If you have a heart, this year broke it. There were cops murdering black people and getting away with it, dudes on 4chan harassing women, and new rape allegations against Bill Cosby. We had the Islamic State, Ebola, Elliot Rodger, the torture report, and Republican victories—something for everyone to despair about. And social media disastrously amplified every new load of garbage thrown on the trash fire that was 2014.
The best innovations in tech this year were all about shutting people up.
There were a few spots of solidarity and community that couldn’t have happened without the Internet, including #YesAllWomen and #BlackLivesMatter. But the fact that these movements happened openly on social media also made them instantly vulnerable to responses that were at best oppositional, at worst nakedly hostile. Even the remedies, when digital, invited further illness.
That’s why the best innovations in tech this year were all about shutting people up. Between Twitter‘s new mute function and third-party auto-block services like Block Together, 2014 was the year we finally realized that to save social media, we need to make it less social.
In August, discussing how Twitter had started to feel ugly and difficult, designer Frank Chimero wrote about a really useful metaphor: the intimacy gradient, invented by architect Christopher Alexander.
Christopher Alexander made a great diagram, a spectrum of privacy: street to sidewalk to porch to living room to bedroom. I think for many of us Twitter started as the porch—our space, our friends, with the occasional neighborhood passerby. As the service grew and we gained followers, we slid across the spectrum of privacy into the street.
Of course, the things you say on your porch are much different than what you’d say on the street. But if the porch turned into the street without you noticing, there’d be a few painful months before you realized you needed to change how you spoke.
By the end of 2014, we all understood that Twitter and Facebook were streets. You might envision a restricted audience, believing that your follower count was a reflection of your reach, but that imaginary scope wouldn’t protect you from having your words catapulted into public view. And as Chimero points out, knowing that Twitter can be extremely public affects how we choose to interact; the things you say on the street are different from what you might say in more intimate spaces.
We have the ability to kneecap trolls who create endless burner accounts to get around blocks.
But while we were coming to terms with a more exposed Twitter, it was also becoming something else—more hostile, more cruel. At this point it’s probably best represented by as a town square, with a sinister platform in the middle. The bedroom, the living room, the porch, the street, the pillory.
This year, though, we found ways to turn this seething, bloodthirsty town square back into something a little more welcoming and domestic.
Muting, which debuted on Twitter in May, and blocking, which improved this year through the establishment of user-created apps, allow you to keep hostile voices out of your Twitter feed. The shiny new mute button lets you prevent a user’s tweets from showing up in your stream—without alerting this person that they’re dead to you.

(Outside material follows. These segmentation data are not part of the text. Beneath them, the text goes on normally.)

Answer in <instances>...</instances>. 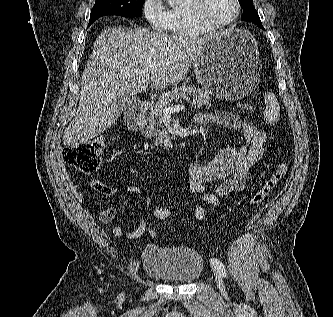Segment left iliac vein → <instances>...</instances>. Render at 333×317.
Segmentation results:
<instances>
[{
    "mask_svg": "<svg viewBox=\"0 0 333 317\" xmlns=\"http://www.w3.org/2000/svg\"><path fill=\"white\" fill-rule=\"evenodd\" d=\"M213 271H214V276H215V282L220 290V292L226 296L227 293H226V289H225V285H224V281H223V277L222 275L220 274V272L218 270H216L215 268H213Z\"/></svg>",
    "mask_w": 333,
    "mask_h": 317,
    "instance_id": "4c4485c4",
    "label": "left iliac vein"
}]
</instances>
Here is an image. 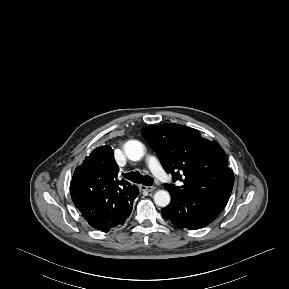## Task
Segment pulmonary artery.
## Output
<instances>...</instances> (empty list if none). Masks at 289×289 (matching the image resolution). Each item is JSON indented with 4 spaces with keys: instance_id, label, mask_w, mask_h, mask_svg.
I'll return each instance as SVG.
<instances>
[{
    "instance_id": "obj_1",
    "label": "pulmonary artery",
    "mask_w": 289,
    "mask_h": 289,
    "mask_svg": "<svg viewBox=\"0 0 289 289\" xmlns=\"http://www.w3.org/2000/svg\"><path fill=\"white\" fill-rule=\"evenodd\" d=\"M147 163H148V167L149 169L152 171V173L161 181H167L168 176L165 173L164 169L162 168L160 162L158 161V159L153 156L150 155L147 158Z\"/></svg>"
}]
</instances>
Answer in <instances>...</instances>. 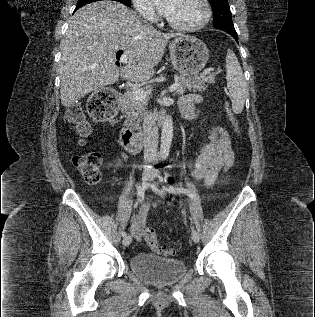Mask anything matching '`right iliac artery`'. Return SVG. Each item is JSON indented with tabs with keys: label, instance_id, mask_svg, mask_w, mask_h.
Returning <instances> with one entry per match:
<instances>
[{
	"label": "right iliac artery",
	"instance_id": "obj_1",
	"mask_svg": "<svg viewBox=\"0 0 315 317\" xmlns=\"http://www.w3.org/2000/svg\"><path fill=\"white\" fill-rule=\"evenodd\" d=\"M145 187H140L138 189V192H137V197H138V203H142L144 201V196H145ZM126 232H122V236L123 237H126Z\"/></svg>",
	"mask_w": 315,
	"mask_h": 317
}]
</instances>
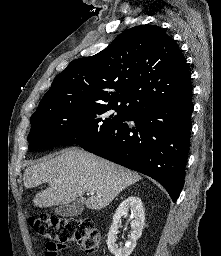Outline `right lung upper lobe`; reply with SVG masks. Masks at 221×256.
<instances>
[{
	"mask_svg": "<svg viewBox=\"0 0 221 256\" xmlns=\"http://www.w3.org/2000/svg\"><path fill=\"white\" fill-rule=\"evenodd\" d=\"M191 93L179 47L162 28L140 25L101 52L72 61L56 76L34 114L79 104H115L136 113Z\"/></svg>",
	"mask_w": 221,
	"mask_h": 256,
	"instance_id": "obj_1",
	"label": "right lung upper lobe"
}]
</instances>
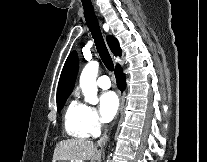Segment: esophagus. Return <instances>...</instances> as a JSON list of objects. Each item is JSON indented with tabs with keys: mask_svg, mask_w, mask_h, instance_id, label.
<instances>
[{
	"mask_svg": "<svg viewBox=\"0 0 207 162\" xmlns=\"http://www.w3.org/2000/svg\"><path fill=\"white\" fill-rule=\"evenodd\" d=\"M122 106H123V99H121V106H120L119 111L122 109ZM118 113H119V112H118Z\"/></svg>",
	"mask_w": 207,
	"mask_h": 162,
	"instance_id": "obj_1",
	"label": "esophagus"
}]
</instances>
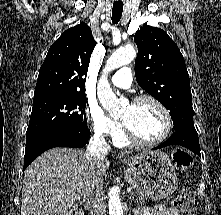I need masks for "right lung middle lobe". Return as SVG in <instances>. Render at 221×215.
Segmentation results:
<instances>
[{
	"mask_svg": "<svg viewBox=\"0 0 221 215\" xmlns=\"http://www.w3.org/2000/svg\"><path fill=\"white\" fill-rule=\"evenodd\" d=\"M85 94L54 95L33 102L26 138L43 132L76 133L88 129Z\"/></svg>",
	"mask_w": 221,
	"mask_h": 215,
	"instance_id": "obj_1",
	"label": "right lung middle lobe"
}]
</instances>
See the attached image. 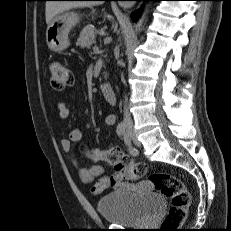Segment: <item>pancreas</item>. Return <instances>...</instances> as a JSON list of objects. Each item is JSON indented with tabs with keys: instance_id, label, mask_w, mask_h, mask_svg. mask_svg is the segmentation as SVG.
Here are the masks:
<instances>
[{
	"instance_id": "obj_1",
	"label": "pancreas",
	"mask_w": 231,
	"mask_h": 231,
	"mask_svg": "<svg viewBox=\"0 0 231 231\" xmlns=\"http://www.w3.org/2000/svg\"><path fill=\"white\" fill-rule=\"evenodd\" d=\"M96 34L90 26H86L80 33V36L76 42L77 46L82 48H90L95 43Z\"/></svg>"
}]
</instances>
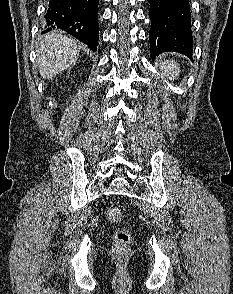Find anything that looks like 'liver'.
Returning a JSON list of instances; mask_svg holds the SVG:
<instances>
[{"label":"liver","mask_w":233,"mask_h":294,"mask_svg":"<svg viewBox=\"0 0 233 294\" xmlns=\"http://www.w3.org/2000/svg\"><path fill=\"white\" fill-rule=\"evenodd\" d=\"M79 46L73 39L56 32L44 35L36 49V62L43 79H51L67 70L79 56Z\"/></svg>","instance_id":"1"}]
</instances>
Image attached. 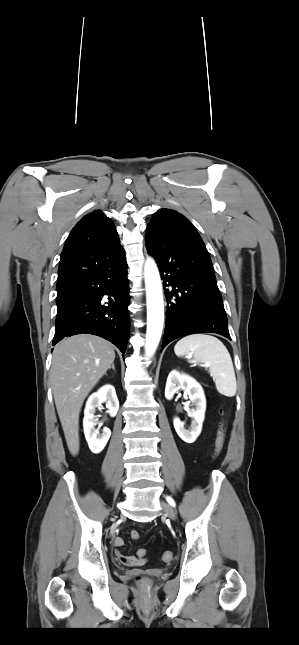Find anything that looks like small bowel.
<instances>
[{
	"label": "small bowel",
	"mask_w": 299,
	"mask_h": 645,
	"mask_svg": "<svg viewBox=\"0 0 299 645\" xmlns=\"http://www.w3.org/2000/svg\"><path fill=\"white\" fill-rule=\"evenodd\" d=\"M114 545L116 548H120L124 545V540L121 537H116L114 540ZM116 558L117 560L127 566H133V565H139L143 563L144 559L135 557V556H130V555H125L121 553L119 550H116Z\"/></svg>",
	"instance_id": "obj_1"
}]
</instances>
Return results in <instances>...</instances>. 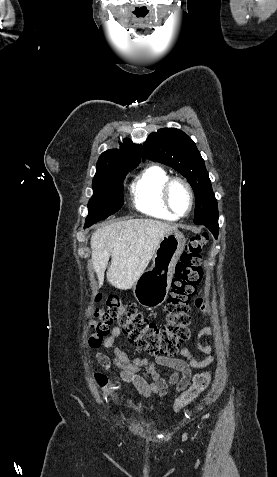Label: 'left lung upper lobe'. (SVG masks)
Wrapping results in <instances>:
<instances>
[{
  "mask_svg": "<svg viewBox=\"0 0 277 477\" xmlns=\"http://www.w3.org/2000/svg\"><path fill=\"white\" fill-rule=\"evenodd\" d=\"M166 164L187 178L193 188L196 224L218 220L217 200L195 143L183 131L163 128L151 133L143 144V159Z\"/></svg>",
  "mask_w": 277,
  "mask_h": 477,
  "instance_id": "left-lung-upper-lobe-1",
  "label": "left lung upper lobe"
}]
</instances>
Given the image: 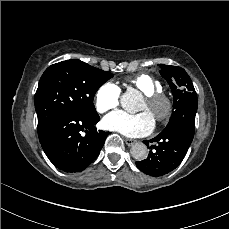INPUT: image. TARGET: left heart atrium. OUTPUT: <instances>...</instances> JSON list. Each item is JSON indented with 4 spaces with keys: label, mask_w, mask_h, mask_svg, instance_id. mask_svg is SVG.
Instances as JSON below:
<instances>
[{
    "label": "left heart atrium",
    "mask_w": 229,
    "mask_h": 229,
    "mask_svg": "<svg viewBox=\"0 0 229 229\" xmlns=\"http://www.w3.org/2000/svg\"><path fill=\"white\" fill-rule=\"evenodd\" d=\"M102 125L107 130L116 131L129 137H142L153 130L154 118L147 111L139 114L116 111L107 115L103 119Z\"/></svg>",
    "instance_id": "1"
}]
</instances>
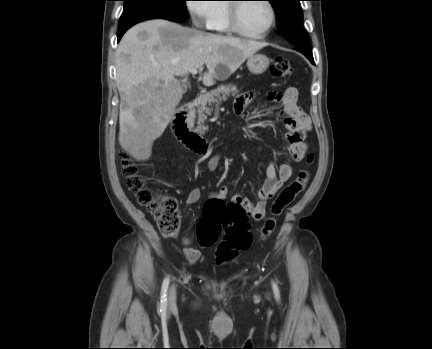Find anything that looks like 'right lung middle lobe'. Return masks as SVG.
Listing matches in <instances>:
<instances>
[{
	"label": "right lung middle lobe",
	"instance_id": "1",
	"mask_svg": "<svg viewBox=\"0 0 432 349\" xmlns=\"http://www.w3.org/2000/svg\"><path fill=\"white\" fill-rule=\"evenodd\" d=\"M123 13L119 27L149 19H166L182 22L187 18V0H123Z\"/></svg>",
	"mask_w": 432,
	"mask_h": 349
}]
</instances>
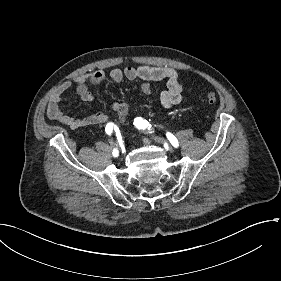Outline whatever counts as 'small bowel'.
I'll use <instances>...</instances> for the list:
<instances>
[{
  "label": "small bowel",
  "instance_id": "obj_1",
  "mask_svg": "<svg viewBox=\"0 0 281 281\" xmlns=\"http://www.w3.org/2000/svg\"><path fill=\"white\" fill-rule=\"evenodd\" d=\"M107 74L104 70H96L86 75L76 77L73 81L63 82L53 95L48 105V117L71 129H79L83 127L103 125L109 121V115L104 112L94 113L82 118L68 115L65 112L62 99L64 93L70 89L72 84L75 85V90L83 102H92L94 94L89 90V85L101 83ZM108 76L115 82L127 80H142L141 90L144 94H151V83L155 81L165 80L167 90L160 96V102L163 107L171 108L180 103L183 96V89L179 82L178 73L170 67H151V66H126L123 69L114 68ZM113 111L120 117L124 118L128 113V105L126 103H114Z\"/></svg>",
  "mask_w": 281,
  "mask_h": 281
}]
</instances>
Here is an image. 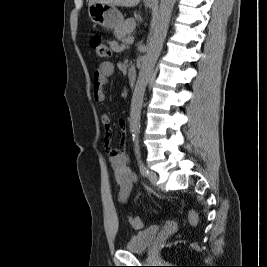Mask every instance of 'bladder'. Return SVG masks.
Instances as JSON below:
<instances>
[{
	"label": "bladder",
	"instance_id": "obj_1",
	"mask_svg": "<svg viewBox=\"0 0 267 267\" xmlns=\"http://www.w3.org/2000/svg\"><path fill=\"white\" fill-rule=\"evenodd\" d=\"M160 231L159 226H150L132 235L125 244V249L130 252L146 251L156 239Z\"/></svg>",
	"mask_w": 267,
	"mask_h": 267
}]
</instances>
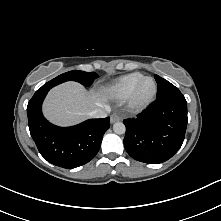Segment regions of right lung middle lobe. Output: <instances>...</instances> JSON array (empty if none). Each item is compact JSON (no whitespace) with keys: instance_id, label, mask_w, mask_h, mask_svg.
Listing matches in <instances>:
<instances>
[{"instance_id":"right-lung-middle-lobe-1","label":"right lung middle lobe","mask_w":221,"mask_h":221,"mask_svg":"<svg viewBox=\"0 0 221 221\" xmlns=\"http://www.w3.org/2000/svg\"><path fill=\"white\" fill-rule=\"evenodd\" d=\"M98 77V75L94 72H84L80 70H73L66 72L52 79L51 81L45 83L40 89L37 91H42L45 89H51L52 87L61 84L66 81H76L81 83L84 86H90L93 81Z\"/></svg>"}]
</instances>
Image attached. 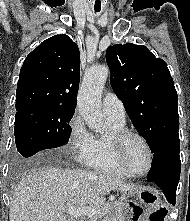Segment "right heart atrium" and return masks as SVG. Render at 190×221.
Masks as SVG:
<instances>
[{"instance_id": "1", "label": "right heart atrium", "mask_w": 190, "mask_h": 221, "mask_svg": "<svg viewBox=\"0 0 190 221\" xmlns=\"http://www.w3.org/2000/svg\"><path fill=\"white\" fill-rule=\"evenodd\" d=\"M94 136L88 130L79 113H74L69 122L68 145L78 163H85L93 151Z\"/></svg>"}]
</instances>
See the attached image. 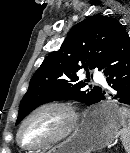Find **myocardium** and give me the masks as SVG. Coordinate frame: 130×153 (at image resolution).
<instances>
[{
	"mask_svg": "<svg viewBox=\"0 0 130 153\" xmlns=\"http://www.w3.org/2000/svg\"><path fill=\"white\" fill-rule=\"evenodd\" d=\"M46 109H59L63 111L67 116V124L65 128L62 130L61 133H59L57 136L53 137L49 141H46L44 143L38 144V145H26L21 140L22 131L27 124V122L34 117L37 113L46 110ZM79 121V114L77 112L76 107L66 101H60V100H53L48 101L45 103H42L35 107L33 110H31L22 120L19 129L17 131V141L19 145L26 150H40L47 148L49 146H52L54 144L60 143L67 139L75 130L77 124Z\"/></svg>",
	"mask_w": 130,
	"mask_h": 153,
	"instance_id": "1",
	"label": "myocardium"
}]
</instances>
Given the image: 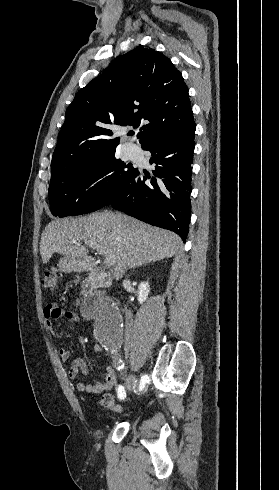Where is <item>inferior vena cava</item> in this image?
Wrapping results in <instances>:
<instances>
[{"label": "inferior vena cava", "mask_w": 279, "mask_h": 490, "mask_svg": "<svg viewBox=\"0 0 279 490\" xmlns=\"http://www.w3.org/2000/svg\"><path fill=\"white\" fill-rule=\"evenodd\" d=\"M126 320H128V322H133V314L130 310H126Z\"/></svg>", "instance_id": "602c4592"}]
</instances>
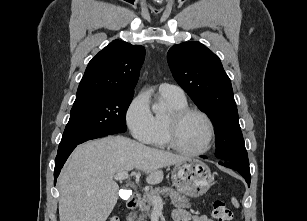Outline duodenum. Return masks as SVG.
<instances>
[{"instance_id": "obj_1", "label": "duodenum", "mask_w": 307, "mask_h": 221, "mask_svg": "<svg viewBox=\"0 0 307 221\" xmlns=\"http://www.w3.org/2000/svg\"><path fill=\"white\" fill-rule=\"evenodd\" d=\"M139 201H140L139 196H137V195L132 196L131 198H129L127 200V208L130 209V210L136 209Z\"/></svg>"}]
</instances>
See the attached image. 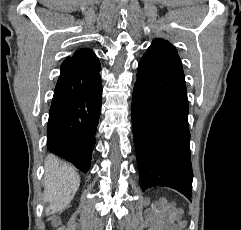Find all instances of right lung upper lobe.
<instances>
[{
	"label": "right lung upper lobe",
	"instance_id": "right-lung-upper-lobe-1",
	"mask_svg": "<svg viewBox=\"0 0 241 230\" xmlns=\"http://www.w3.org/2000/svg\"><path fill=\"white\" fill-rule=\"evenodd\" d=\"M69 59L74 60L80 66L90 67V68H99L100 62L97 56L90 49H80L77 50L72 57Z\"/></svg>",
	"mask_w": 241,
	"mask_h": 230
}]
</instances>
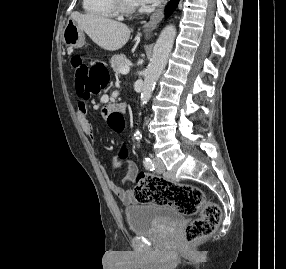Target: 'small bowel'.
I'll return each mask as SVG.
<instances>
[{
  "instance_id": "1",
  "label": "small bowel",
  "mask_w": 286,
  "mask_h": 269,
  "mask_svg": "<svg viewBox=\"0 0 286 269\" xmlns=\"http://www.w3.org/2000/svg\"><path fill=\"white\" fill-rule=\"evenodd\" d=\"M100 110H102L100 111L101 120H109L110 116L112 115V110L108 108V105H100ZM87 114L88 108L86 102L84 100L79 101L76 106V116L78 122L81 126L82 131L90 138H94L93 125L89 121ZM115 162L117 164L126 166L128 170V174L124 182H133L136 178V175L138 174V167L134 163V161L128 155H118ZM102 170L108 187L114 193V195L121 200L122 203L129 205L136 202L135 193L132 189L117 185L114 181L111 180L108 173L103 167Z\"/></svg>"
}]
</instances>
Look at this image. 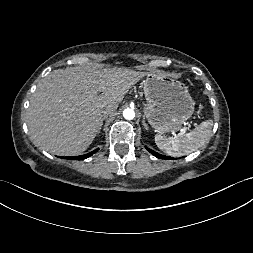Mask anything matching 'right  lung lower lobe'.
<instances>
[{
  "label": "right lung lower lobe",
  "instance_id": "1",
  "mask_svg": "<svg viewBox=\"0 0 253 253\" xmlns=\"http://www.w3.org/2000/svg\"><path fill=\"white\" fill-rule=\"evenodd\" d=\"M98 151V149H95L94 151L85 154V155H80V156H75V157H65L66 159H71V160H83L88 158L89 156L93 155L94 153H96Z\"/></svg>",
  "mask_w": 253,
  "mask_h": 253
}]
</instances>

The block function was already available to keep unwelcome elements from following or viewing your tweets, but third-party apps (my favorite is Block Together) now allow users to share and subscribe to each other’s lists, so a block for one can be a block for all. Block Together can also automatically block new and low-follower-count tweeters, kneecapping trolls who create endless burner accounts to get around blocks.
Blocking, especially auto-blocking, has been called censorship. It’s not. It is the opposite of censorship.
Muting and blocking don’t protect physical safety—if someone wants to post your home address, they can do it whether you see them or not. But these new and improved forms of silence buffer us emotionally. They let us—all of us, but especially those who are marginalized in some way—participate in social media without being constantly aware of the people who want us gone.
The street is still noisy with jeers, but the jeers come from ghosts. We can’t hear them. The gibbet hasn’t been dismantled, but it’s translucent, unreal. We can sit down in the middle of the public square and have a damn chat with our friends just as if we were on our own porch. And if the ghosts fuss silently, well, that’s what silent ghosts do.
Blocking, especially auto-blocking, has been called censorship. It’s not. It is the opposite of censorship.
Once we can hear ourselves think, we may actually start to listen.
No woman, and certainly no feminist, has ever had the luxury of not knowing that misogyny exists. No black person has reached adolescence without being fully aware of racism. And so on. When you prevent people from telling you they hate you, directly, to your face, that doesn’t mean you’re in any danger of forgetting.
And with mute and block, of course, you’re not preventing those people from telling you anything. You’re just preventing their words from reaching you. Using mute and block doesn’t gag anyone; it just creates a quieter space, one where you’re not being shouted down. It’s the opposite of censorship because everyone gets to talk—and not everyone has to hear it.
An Internet with better muting and blocking tools may not be friendlier, but it seems friendlier. It may not be less threatening, but the threats are muffled. If 2014 taught us that everything is terrible, it also demonstrated that we don’t have to take every single terrible thing on board.
I hope the Internet keeps getting quieter next year. I hope the public square gets clogged up with fences and tents and tiny buildings, some of which have secret handshakes for entry. Once it cools down enough that we can hear ourselves think, we may actually start to listen.